U.S. Presidential Advisor Henry Kissinger (R) and Hanoi's Lo Duc Tho smile broadly following their January 23, 1973 meeting at the International Conference Center in Paris. File photo by UPI |
License Photo
The United States, North and South Vietnam and the Viet Cong signed the Vietnam peace settlement in a silent ceremony in Paris Saturday and the cease-fire ending the longest war in U.S. history formally took effect on the battle fields of Vietnam at 7 p.m. EST.
The fighting and dying lasted until the last minutes. A Vietnam civilian was killed in a Communist rocket attack on Saigon's Tan Son Nhut Airport just before peace time.
Secretary of State William P. Rogers, Saigon Foreign Minister Tran Van Lam and the Communist foreign ministers, Mme. Nguyen Thi Binh of the Viet Cong and Nguyen Duy Trinh of North Vietnam, penned their names in two sessions of 19 and 10 minutes 212 times on inch-thick leather-bound documents making up the "Agreement of Ending War and Restoring Peace."
The pact they signed without a murmur and with little more than diplomatic smiles called for the guns to fall silent in Vietnam and hopefully, for other cease-fires to follow in Laos and Cambodia.
The battle for control of South Vietnamese territory continued until the last. The Communists hit Tan Son Nhut Airport just outside Saigon with rockets barely two hours before the peace deadline. Earlier Saturday they had won - and lost - the town of Tay Ninh, 56 miles northeast of Saigon, where they apparently wanted to set up a Viet Cong capital.

+ + +

=== Tasks and exercises ===
1) From the Paris peace-signing report, list every person named as signing the settlement documents.
2) Carry the Paris peace-signing report forward with the paragraphs that come next after its final sentence.
The records have no connection to the Paris peace-signing report.

=== Entries ===
+ + +

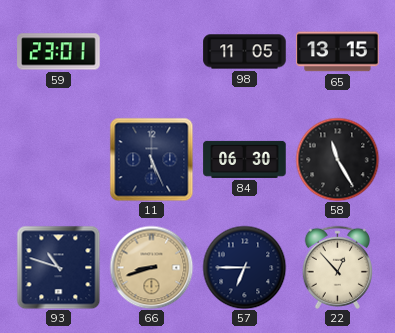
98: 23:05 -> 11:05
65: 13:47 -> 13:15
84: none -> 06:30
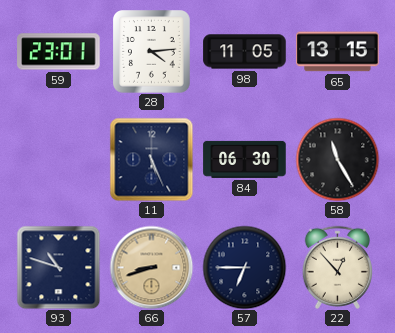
28: none -> 4:14
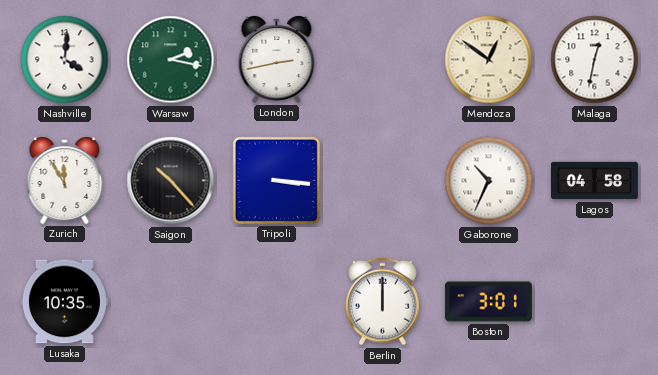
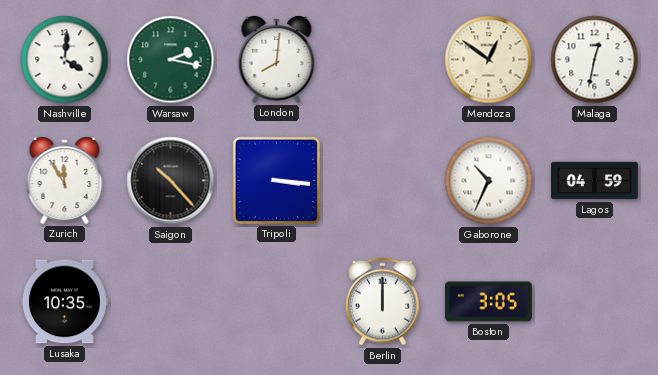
London: 2:43 -> 8:01
Lagos: 04:58 -> 04:59
Boston: 3:01 -> 3:05
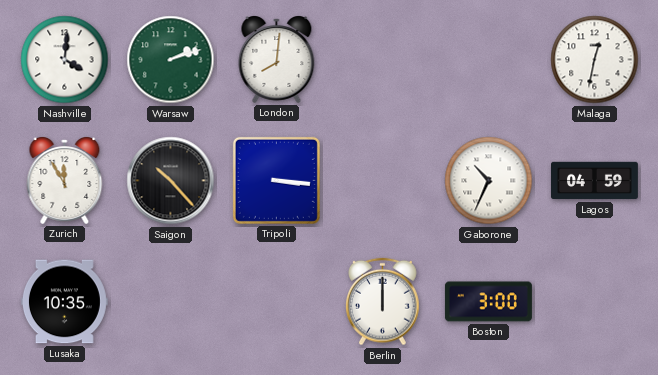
Warsaw: 2:17 -> 2:12
Mendoza: 12:51 -> none
Boston: 3:05 -> 3:00
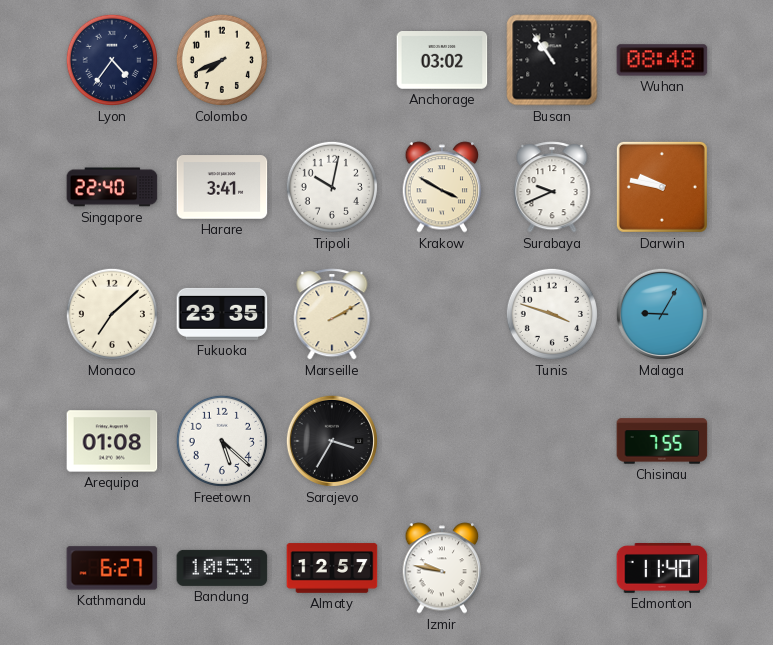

+ + +

=== Expected outputs ===
1) William P. Rogers, Tran Van Lam, Mme. Nguyen Thi Binh, Nguyen Duy Trinh

2)
Communist troops also infiltrated a number of villages and attacked other installations with rockets. One of the attacks, on the big air base at Da Nang, killed Air Force Sgt. John O'Neal Rucker, 21, Linden, Texas.
U.S. fighter-bombers and helicopters flew their final missions Saturday. U.S. advisers with Vietnamese units were ordered to avoid combat.
There are 23,700 U.S. troops still in Vietnam, where 45,933 Americans have been killed in action since 1961.
The streets of Saigon were as quiet as they ever are early on a Sunday morning. There has been no dancing in the streets of Vietnamese cities at this news of a cease-fire that few people entirely believe.
Within minutes of the signing the Communist world was hailing the "victory" of the North Vietnamese and Viet Cong Gen. Vo Nguyen Giap, the North Vietnamese defense minister and architect of the victory over the French at Dien Bien Phu nearly 20 years earlier, called the settlement a "tremendous victory which lays a firm foundation for the advance of our revolutionary cause."
In all, more than two million soldiers and civilians were killed in Vietnam in a generation of war.
The peace treaties called for withdrawal of all U.S. troops from Vietnam. They provided for return of American prisoners of war within 60 days and release of Vietnamese prisoners.
They also called for internationally supervised free elections in South Vietnam.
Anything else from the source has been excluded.